RBG.ID, JAKARTA - Abdul Qodir bin Aqil selaku Kuasa hukum Mardani H. Maming mengatakan, Komisi Pemberantasan Korupsi (KPK) menetapkan tersangka lebih dulu, baru mencari-cari bukti.
Hal ini terungkap dalam persidangan praperadilan yang diajukan Mardani Maming di Pengadilan Negeri Jakarta Selatan.
“Penetapan klien kami sebagai tersangka dilakukan bersamaan dengan diterbitkannya Sprindik (Surat Perintah Penyidikan) pada 16 Juni 2022,” kata Abdul Qodir dari Lembaga Penyuluhan dan Bantuan Hukum PBNU di Jakarta, (26/7).
“Selain tidak sah karena bertentangan dengan hukum acara pidana, ini juga berpotensi terjadinya penyalahgunaan wewenang karena penegakan hukum ditujukan kepada orangnya, baru kemudian dicari-cari perkaranya,” lanjutnya.

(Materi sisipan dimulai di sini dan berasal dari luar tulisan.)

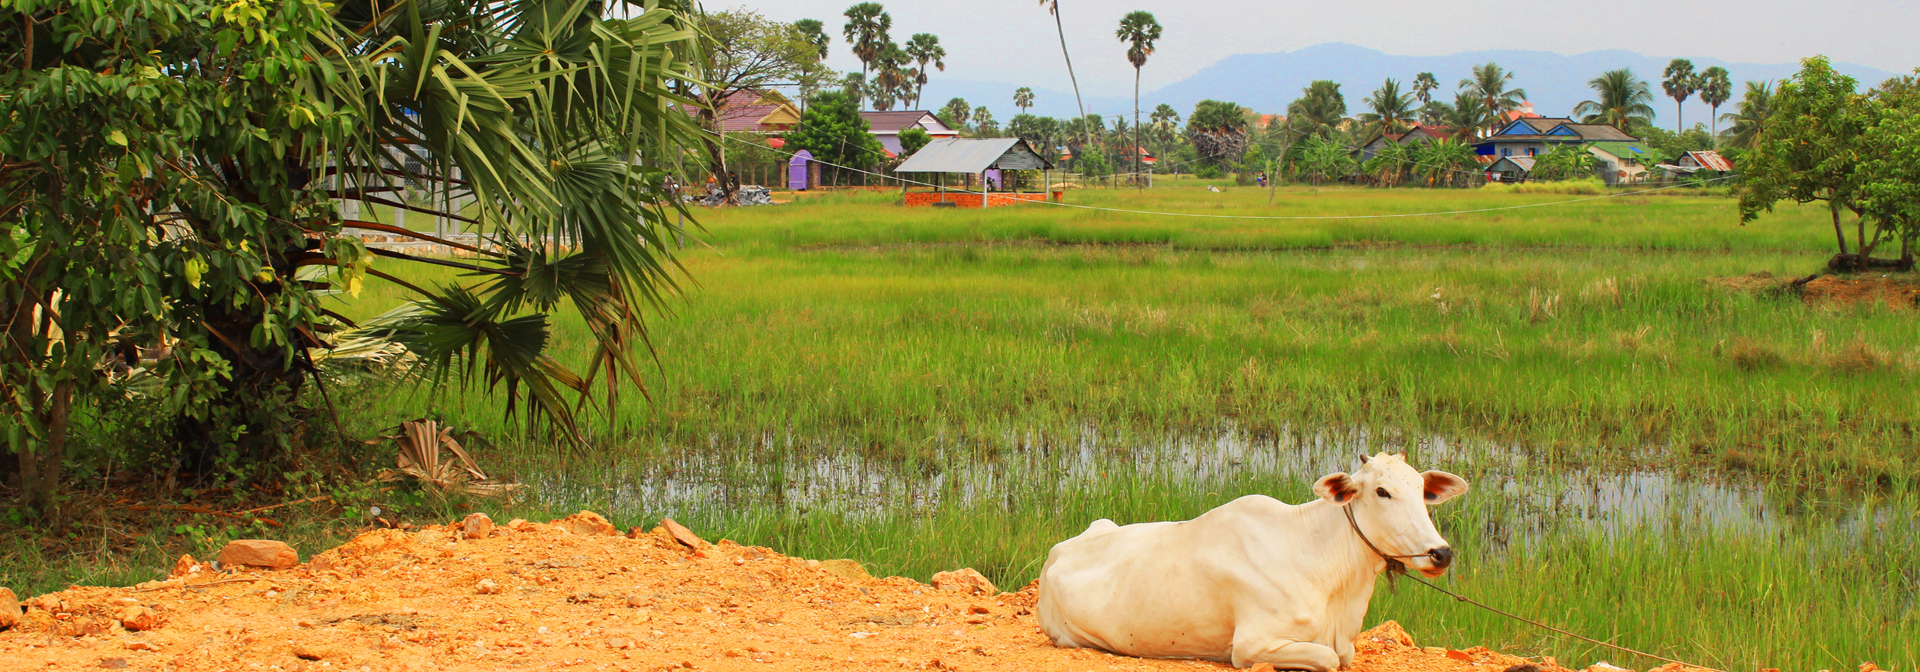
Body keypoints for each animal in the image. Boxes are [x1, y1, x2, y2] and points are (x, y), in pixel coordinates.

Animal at [1044, 455, 1459, 668]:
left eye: (1422, 490)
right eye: (1382, 491)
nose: (1441, 552)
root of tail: (1056, 553)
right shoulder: (1251, 645)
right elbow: (1327, 658)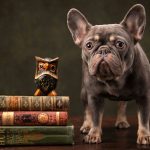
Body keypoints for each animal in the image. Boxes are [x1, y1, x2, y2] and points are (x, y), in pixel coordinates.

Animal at [67, 3, 150, 144]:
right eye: (88, 45)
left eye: (120, 44)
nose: (103, 50)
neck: (114, 79)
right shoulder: (94, 97)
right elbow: (95, 117)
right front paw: (93, 133)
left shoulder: (143, 96)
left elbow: (143, 118)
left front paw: (144, 135)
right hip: (84, 92)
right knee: (87, 110)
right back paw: (87, 125)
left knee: (122, 104)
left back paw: (121, 121)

Abdul Qodir juga mengatakan, cara-cara seperti itu bertentangan dengan hukum acara pidana dalam Kitab Undang-Undang Hukum Acara Pidana (KUHAP), melanggar due process of law, dan mengingkari prinsip pro-justitia.
Sesuai KUHAP, penetapan tersangka seharusnya hasil dari proses penyidikan sementara terbitnya Sprindik merupakan awal lahirnya wewenang penyidik untuk melakukan penyidikan.
“Mardani Maming ditetapkan sebagai tersangka didasarkan atas bukti permulaan yang dihasilkan dari Berita Acara Pemberian Keterangan. Padahal, KUHAP menegaskan bukti permulaan itu harus didasarkan atas bukti-bukti dari hasil pemeriksaan pro-justitia di tingkat penyidikan, dan bukan di proses penyelidikan,” jelasnya.